First off, the Capture Integration "2-stop" plate works extremely well, and I used it as my gold standard benchmark. I experimented with denser and less dense, or more accurately less transmissive and more transmissive materials.
What I learned is it didn't really matter much as long as you have a reasonably centered histogram on the capture file, the material has enough diffusion to give a smooth gradient to work with, and of course that it is neutral in color. Some specifics:
1) A denser material called "sign white" in 1/8th" thickness was a very clean white but required a 3-stop correction. While it worked very well, it did raise the noise floor on long exposures. I never noted that the noise corrupted an LCC, but it's a PITA to add 3-stops for the LCC when you're already shooting say a 1 second early morning landscape exposure. (In fact, I realized it's a PITA to have to change the exposure at all.) This material is also available in 1/16th inch, but it still required a near 3-stop correction factor, so not really any help.

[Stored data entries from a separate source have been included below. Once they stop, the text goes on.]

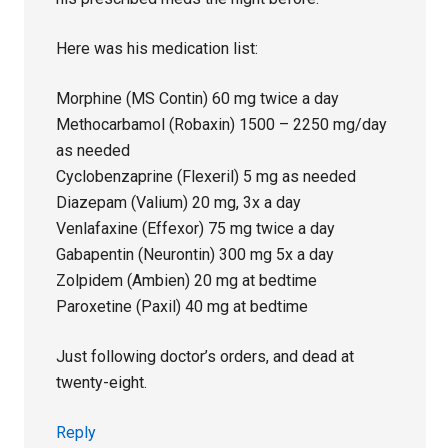
Here was his medication list:
Morphine (MS Contin) 60 mg twice a day
Methocarbamol (Robaxin) 1500 – 2250 mg/day
as needed
Cyclobenzaprine (Flexeril) 5 mg as needed
Diazepam (Valium) 20 mg, 3x a day
Venlafaxine (Effexor) 75 mg twice a day
Gabapentin (Neurontin) 300 mg 5x a day
Zolpidem (Ambien) 20 mg at bedtime
Paroxetine (Paxil) 40 mg at bedtime
Just following doctor’s orders, and dead at
twenty-eight.
Reply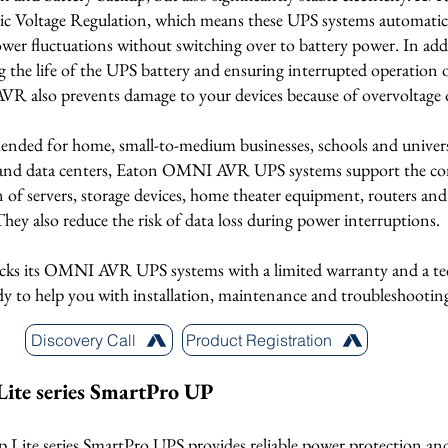
c Voltage Regulation, which means these UPS systems automatica
wer fluctuations without switching over to battery power. In add
g the life of the UPS battery and ensuring interrupted operation
AVR also prevents damage to your devices because of overvoltage 
ded for home, small-to-medium businesses, schools and universi
es and data centers, Eaton OMNI AVR UPS systems support the c
 of servers, storage devices, home theater equipment, routers an
They also reduce the risk of data loss during power interruptions.
cks its OMNI AVR UPS systems with a limited warranty and a te
dy to help you with installation, maintenance and troubleshootin
Discovery Call
Product Registration
Lite series SmartPro UP
p Lite series SmartPro UPS provides reliable power protection an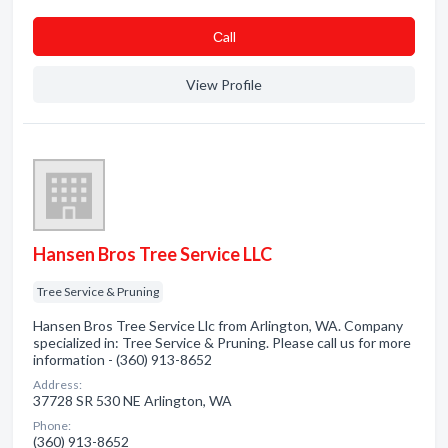
Сall
View Profile
Hansen Bros Tree Service LLC
Tree Service & Pruning
Hansen Bros Tree Service Llc from Arlington, WA. Company
specialized in: Tree Service & Pruning. Please call us for more
information - (360) 913-8652
Address:
37728 SR 530 NE Arlington, WA
Phone:
(360) 913-8652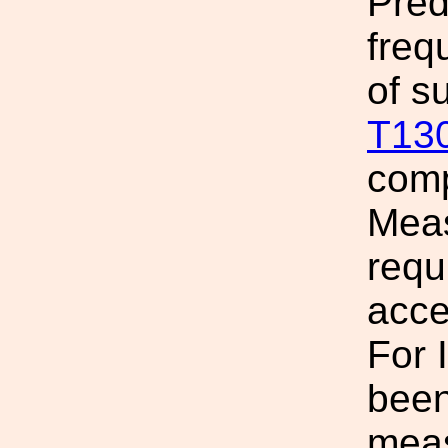
Pred
freq
of s
T13
comp
Meas
requ
acce
For 
been
meas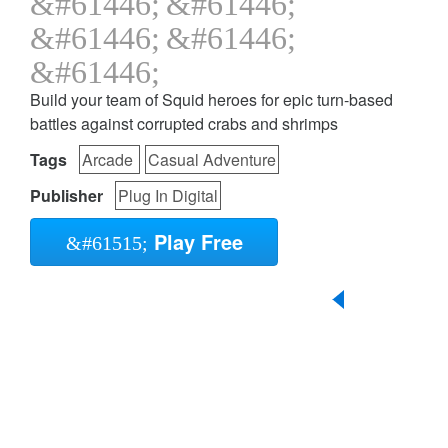
Build your team of Squid heroes for epic turn-based
battles against corrupted crabs and shrimps
Tags
Arcade
Casual Adventure
Publisher
Plug In Digital
Play Free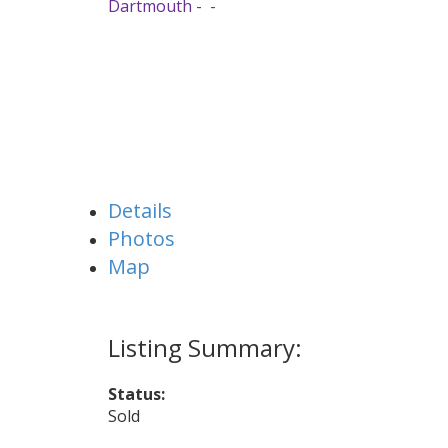
Dartmouth
Details
Photos
Map
Status:
Sold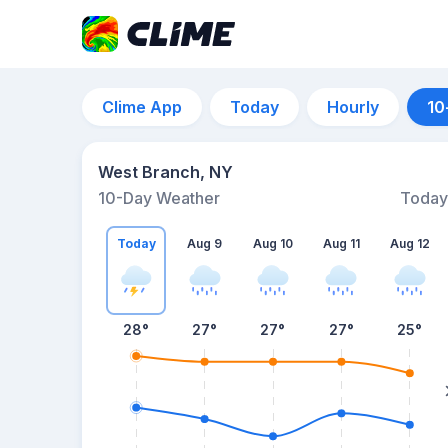
Clime App
Today
Hourly
10
West Branch, NY
10-Day Weather
Today
Today
Aug 9
Aug 10
Aug 11
Aug 12
28
°
27
°
27
°
27
°
25
°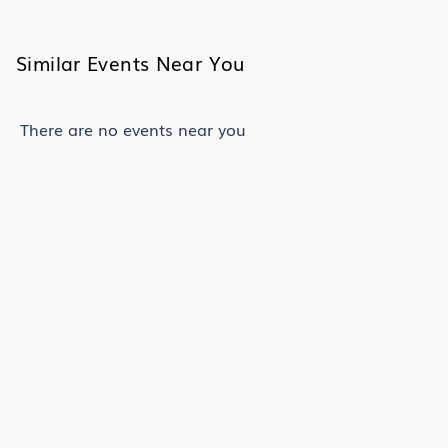
Similar Events Near You
There are no events near you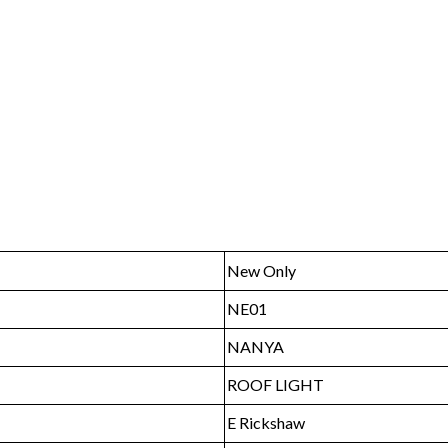
New Only
NE01
NANYA
ROOF LIGHT
E Rickshaw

2) I tried a 60% transmissive 1/8th" mild diffusion plexi that did NOT generate a good LCC. It did not require any exposure correction, histo was centered at base exposure, but it generated an LCC that over-correctied for lighting falloff by about 1/3rd stop. Not exactly sure why, but it did, and so the LCC was not accurate. The zero exposure offset was certainly welcome in the workflow, but since it didn't work perfectly it got tossed.

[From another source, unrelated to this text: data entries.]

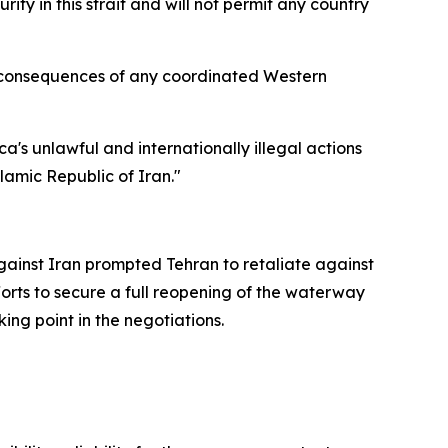
ity in this strait and will not permit any country
he consequences of any coordinated Western
a's unlawful and internationally illegal actions
lamic Republic of Iran."
against Iran prompted Tehran to retaliate against
fforts to secure a full reopening of the waterway
ing point in the negotiations.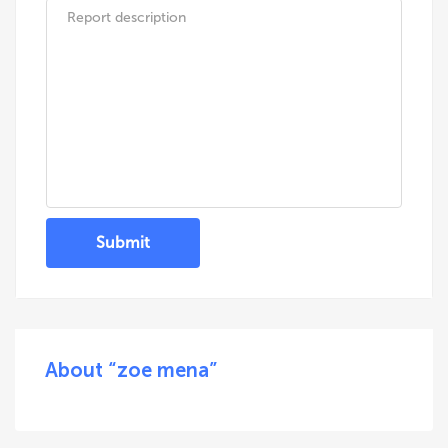
Submit
About “zoe mena”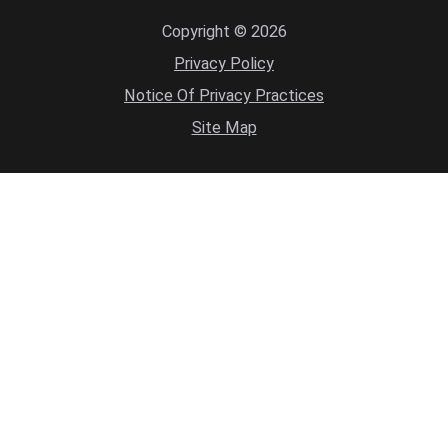
Copyright © 2026
Privacy Policy
Notice Of Privacy Practices
Site Map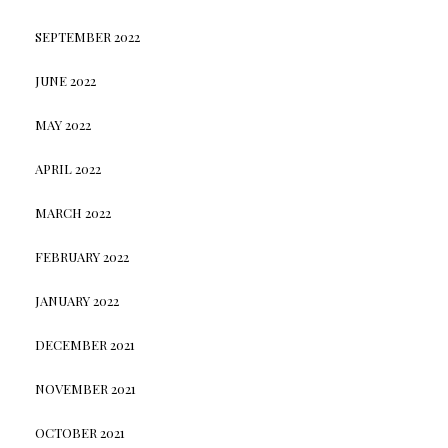
SEPTEMBER 2022
JUNE 2022
MAY 2022
APRIL 2022
MARCH 2022
FEBRUARY 2022
JANUARY 2022
DECEMBER 2021
NOVEMBER 2021
OCTOBER 2021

3) The material I settled on is called 40% transmissive "standard diffusion" plexi, again I used the 1/8th" thickness. This material has a nominal 1-stop offset, but the reality is the histo is so close to centered that you don't need to actually add the offset -- very convenient when shooting! This generated an identical LCC to the CI plate.
4) The other thing I experimented with was buffing to knock the gloss off so the surface was not reflective. Good news is it does kill reflections and generates an identical LCC to either my or CI's glossy plate. I have had a few issues when my CI plate was not firmly against the lens and the LCC had a weird reflection in it that ruined the LCC, so I decided this might help. My hope is this mitigates that problem and initial tests seem to confirm it will. I used a "green" Scotch-Bright synthetic steel wool pad to buff down the surface of the plate. (Note you can buy the 3-stop sign white material in matte surface, but I had already ruled out 3-stop material as unfriendly to my workflow.)
The only reason I started this search is the CI plate was not quite large enough to fit over my compendium hood and I was looking for a possibly easier workflow when using my tech cam with the hood than having to spin the hood out of the way. My larger plates worked great with the hood, but then I got another idea -- I modified the edges of one plate to slide into the filter slot of my compendium hood. For me this is an attractive convenience, and so far in use I like the hands-free bit
I obtained all of my material from a local TAP plastics store, but you can of course order online from them or probably find it in any well stocked home supply store.